_EXERCISE PROMPT_. Every record is to be printed exactly as written, and any picture in it is skipped.
DATA SUPPLIED: Begin
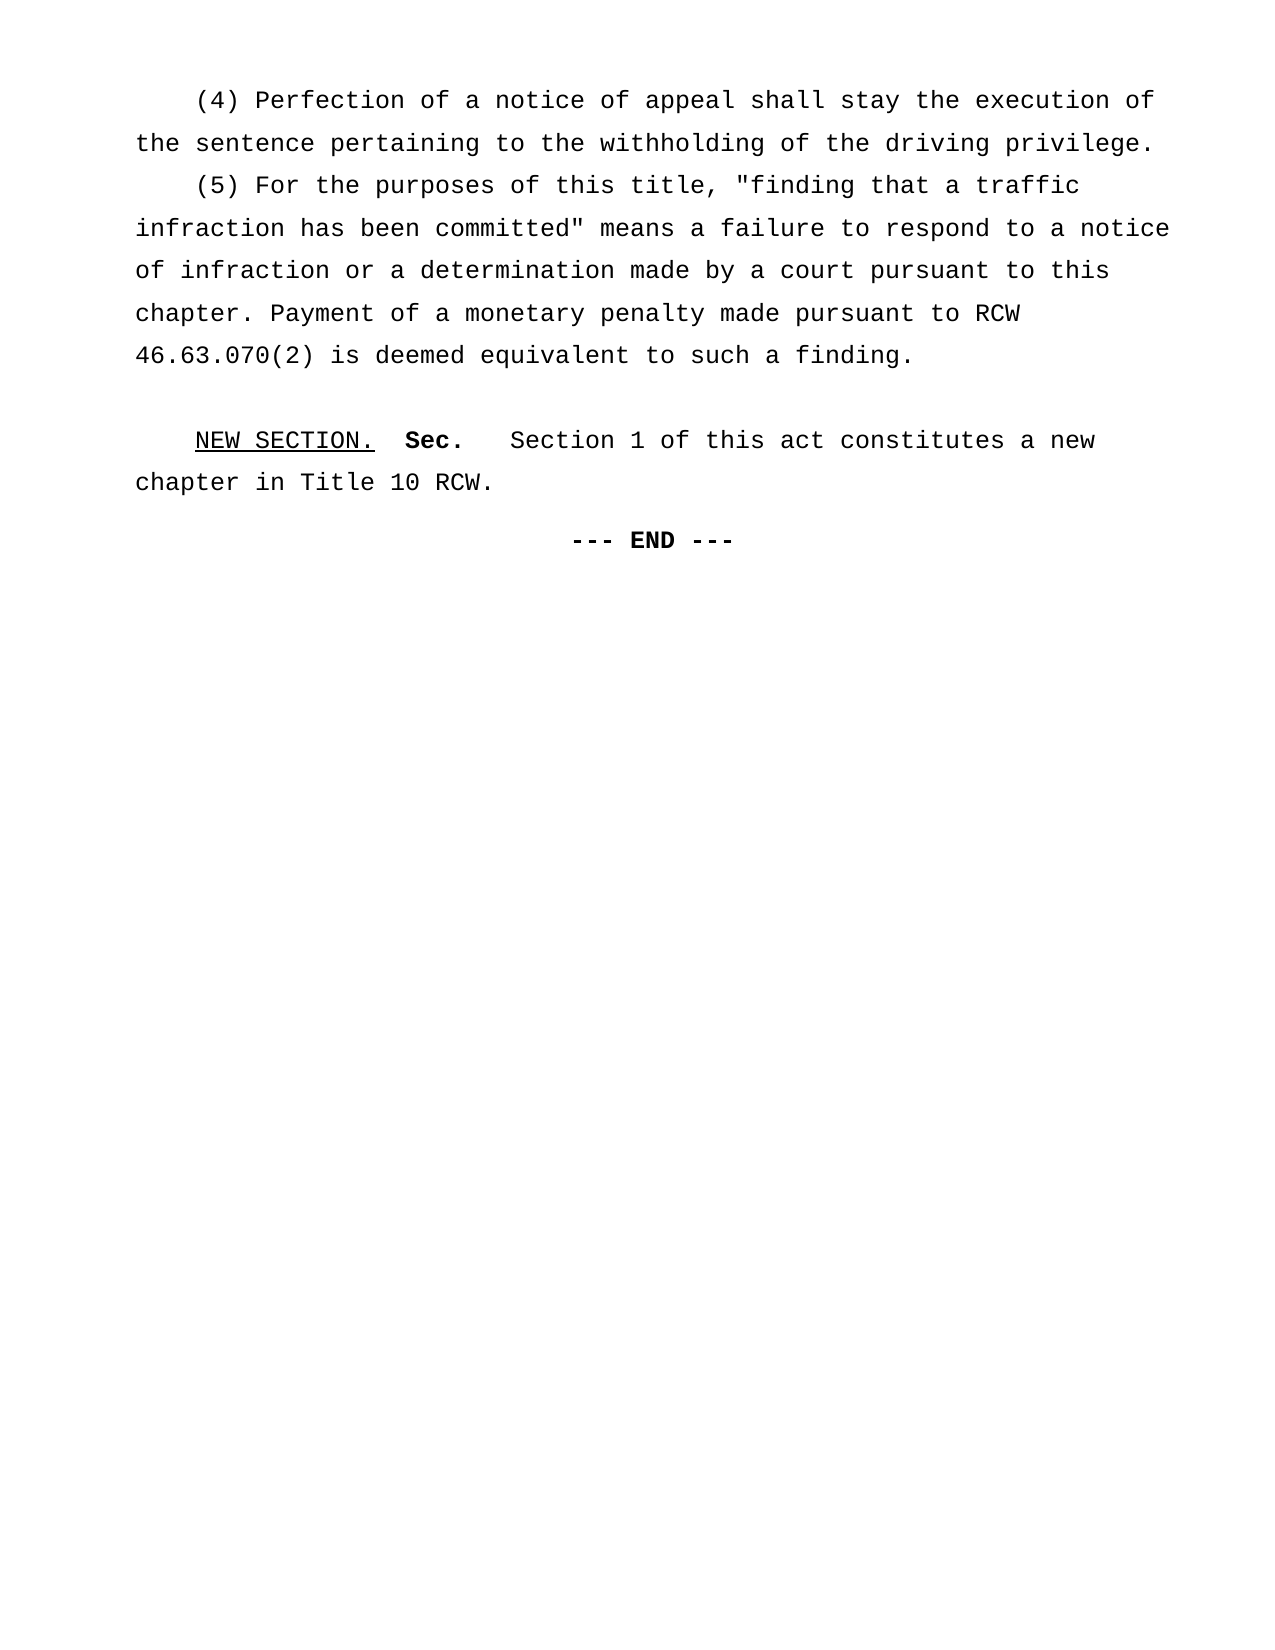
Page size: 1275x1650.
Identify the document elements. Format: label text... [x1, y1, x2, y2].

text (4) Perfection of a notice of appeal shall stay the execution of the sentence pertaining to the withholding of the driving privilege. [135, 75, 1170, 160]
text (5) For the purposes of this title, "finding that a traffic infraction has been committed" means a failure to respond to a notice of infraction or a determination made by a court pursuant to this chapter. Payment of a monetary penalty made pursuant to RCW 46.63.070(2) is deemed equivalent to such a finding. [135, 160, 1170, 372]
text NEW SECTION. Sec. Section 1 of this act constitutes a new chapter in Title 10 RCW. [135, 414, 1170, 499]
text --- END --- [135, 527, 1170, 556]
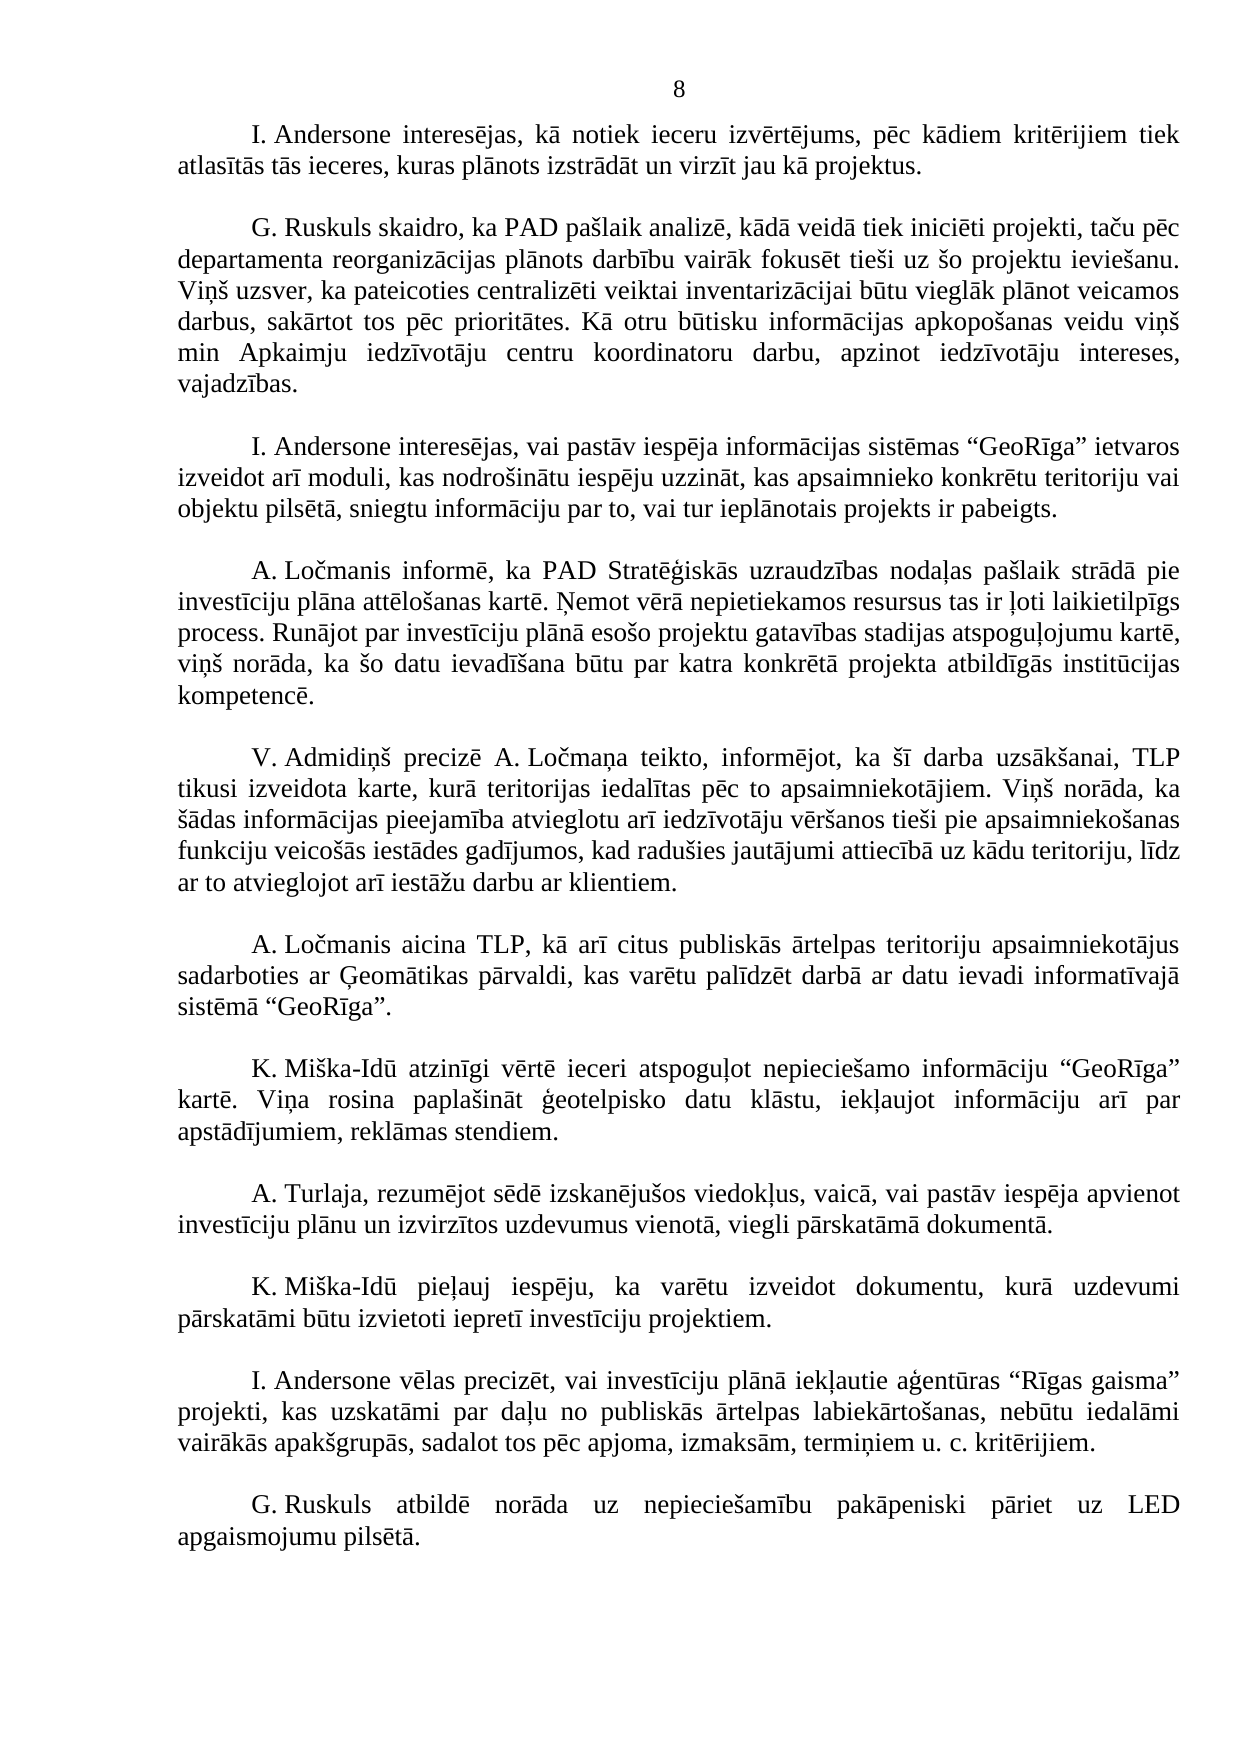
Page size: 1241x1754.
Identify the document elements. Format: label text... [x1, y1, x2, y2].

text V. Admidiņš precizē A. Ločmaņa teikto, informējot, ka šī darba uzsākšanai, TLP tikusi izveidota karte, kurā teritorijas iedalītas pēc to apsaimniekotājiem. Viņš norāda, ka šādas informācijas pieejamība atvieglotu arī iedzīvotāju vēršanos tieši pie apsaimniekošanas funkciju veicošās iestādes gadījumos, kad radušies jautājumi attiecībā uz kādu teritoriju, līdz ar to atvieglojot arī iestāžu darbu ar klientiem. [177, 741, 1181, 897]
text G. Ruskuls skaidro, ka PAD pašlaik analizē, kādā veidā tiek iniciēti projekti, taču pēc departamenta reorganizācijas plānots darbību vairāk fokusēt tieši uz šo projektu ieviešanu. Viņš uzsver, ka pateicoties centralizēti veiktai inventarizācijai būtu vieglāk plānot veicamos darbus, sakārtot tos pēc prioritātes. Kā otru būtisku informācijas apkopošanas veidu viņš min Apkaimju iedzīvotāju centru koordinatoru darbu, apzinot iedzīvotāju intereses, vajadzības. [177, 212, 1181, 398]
DATA SUPPLIED: End
_REPLY_.
Page size: 1275x1650.
Identify the document elements. Format: label text... [x1, y1, x2, y2].

text (4) Perfection of a notice of appeal shall stay the execution of the sentence pertaining to the withholding of the driving privilege. [135, 75, 1170, 160]
text (5) For the purposes of this title, "finding that a traffic infraction has been committed" means a failure to respond to a notice of infraction or a determination made by a court pursuant to this chapter. Payment of a monetary penalty made pursuant to RCW 46.63.070(2) is deemed equivalent to such a finding. [135, 160, 1170, 372]
text NEW SECTION. Sec. Section 1 of this act constitutes a new chapter in Title 10 RCW. [135, 414, 1170, 499]
text --- END --- [135, 527, 1170, 556]
Page size: 1241x1754.
Identify the document elements. Format: label text... [x1, y1, x2, y2].

text V. Admidiņš precizē A. Ločmaņa teikto, informējot, ka šī darba uzsākšanai, TLP tikusi izveidota karte, kurā teritorijas iedalītas pēc to apsaimniekotājiem. Viņš norāda, ka šādas informācijas pieejamība atvieglotu arī iedzīvotāju vēršanos tieši pie apsaimniekošanas funkciju veicošās iestādes gadījumos, kad radušies jautājumi attiecībā uz kādu teritoriju, līdz ar to atvieglojot arī iestāžu darbu ar klientiem. [177, 741, 1181, 897]
text G. Ruskuls skaidro, ka PAD pašlaik analizē, kādā veidā tiek iniciēti projekti, taču pēc departamenta reorganizācijas plānots darbību vairāk fokusēt tieši uz šo projektu ieviešanu. Viņš uzsver, ka pateicoties centralizēti veiktai inventarizācijai būtu vieglāk plānot veicamos darbus, sakārtot tos pēc prioritātes. Kā otru būtisku informācijas apkopošanas veidu viņš min Apkaimju iedzīvotāju centru koordinatoru darbu, apzinot iedzīvotāju intereses, vajadzības. [177, 212, 1181, 398]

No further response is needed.